Letizia of Spain - The former newsreader is, like Mary, a mother of two children and married in May of 2004. Letizia rose to the top of her profession and was an accomplished career woman before marrying Felipe, and although she has been kept in the back burner for a while, she has started carrying on official duties with warmth and compassion. She hasn't yet found her style, looking at times extremely matronly and seems to be addicted to black tights.
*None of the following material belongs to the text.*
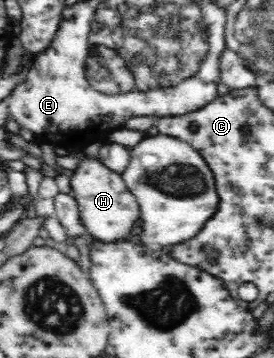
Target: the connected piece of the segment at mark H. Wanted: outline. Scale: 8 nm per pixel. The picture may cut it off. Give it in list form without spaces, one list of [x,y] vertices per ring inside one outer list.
[[[81,157],[70,177],[70,184],[78,202],[80,221],[86,232],[106,243],[124,241],[131,237],[133,227],[142,219],[136,196],[127,188],[122,175],[107,169],[99,159]]]

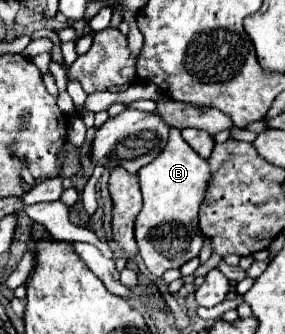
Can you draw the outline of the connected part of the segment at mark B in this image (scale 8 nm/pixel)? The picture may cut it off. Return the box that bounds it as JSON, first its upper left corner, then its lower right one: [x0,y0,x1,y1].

And last, but not least, given she is the reason for this blog --


Mary of Denmark - Mary lacks the kindness that oozes out of Mathilde, the personality and vibrancy in Maxima, the humility in Mette-Marit, and the smarts in Letizia. Her only focus seems to be fashion, which fares poorly compared to microcredit or AIDS, and she lacks even the pretense of warmth, even around her husband and children. She has a cold relationship with her in-laws and even within her own birth family has been getting the evil eye, her own brother wondered aloud where she had gotten that new posh-British accent she affects lately when speaking in English. She has not mastered Danish, no matter what the sugarboarders may say, and has succeeded in plunging her husband into lower depths of despair and depression - instead of making him a better man, she has made him even more insecure and he looks forward to the days he gets to go sailing or otherwise gets to spend away from Mary. Her children are awkward creatures who sense how little they matter to their mother - they know that she gets far more excited with a new Chanel bag than with their accomplishments. She is a failure on every front and the complete lack of substance is evident every time she steps out for an engagement or opens her mouth.


In this election year, I wish I could vote for Mary to be sent back to Australia. That's what they used to do with consorts that didn't measure up, sent them back to their country of birth. Since Mary has failed to modernize the monarchy as she preached in one of her stupid interviews, I suggest Queen Margrethe uses the opportunity to do as her ancestors did and get rid of this useless woman. Set her up in a nice house in Oz where she can be the celebrity she's always wanted to be, give her a clothing allowance and chances to visit her children, and be done with her.

It is what is best for the DRF, for Crown Prince Frederik, and for those two (three?) children.

And yes, for all of you wondering, I have it from an inside source that Mary did have a nose job.